I love what readers of this blog are doing with it: it becomes a place where experiences, and sometimes solutions, are exchanged.

Yesterday, comments of a reader immersed me back deep into the Dickensian world of New York State family laws, in 2012.

Let’s summarize: She’s a non-custodial parent living on Social Security disability benefits; her ex-husband too. As a veteran, he gets disability benefits for their dependent son. It does not matter. She has to pay child support no matter what. Any earnings in addition to disability benefits -strictly limited by law- are garnished: that’s part of the bureaucratic recklessness rooted in the sheer imbecility of the State’s child support laws. When she asks for a refund, the State takes its time and its cut: child support overpayments are never entirely refunded. Only in New York State!

At this point, another reader mentioned bill S4547 introduced by New York State Senator Ken LaValle. I did not know about it. Thanks. I immediately googled it.

Kenneth LaValle

A smart fellow once said politics is the art of the possible. As New York State family laws goes, the possible is not much. The bill basically amounts to putting a band aid on a gaping wound. It requires a reduction of a child support’s obligation by the amount of social security benefits received by the child (conditional upon a case by case examination by family courts: good luck!).

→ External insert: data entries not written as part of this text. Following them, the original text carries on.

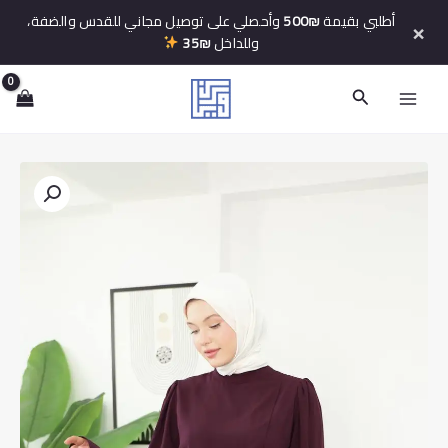
خطي
أطلبي بقيمة
500₪
وأحصلي على توصيل مجاني للقدس والضفة،
×
لى
وللداخل
35₪
لمحتوى
البحث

Sure, the bill will help my reader, who should not be in this situation in the first place. Has it occurred to lawmakers that recipients of social security disability benefits do not exactly belong to the 1%? And that our reader would not be that distressed, if her child support payments were not a flat share of her gross income, regardless how low her income is?

Kenneth LaValle and colleagues on the other side of the aisle need to get some ambition. The State family laws can be reformed, deeply. It has happened in Britain and Australia, who had as crummy family laws as in the State. The guiding plot: joint-custody and child support payments based on both parents’ income.

Meanwhile, readers, stay safe: don’t marry, and most of all, don’t divorce in New York State!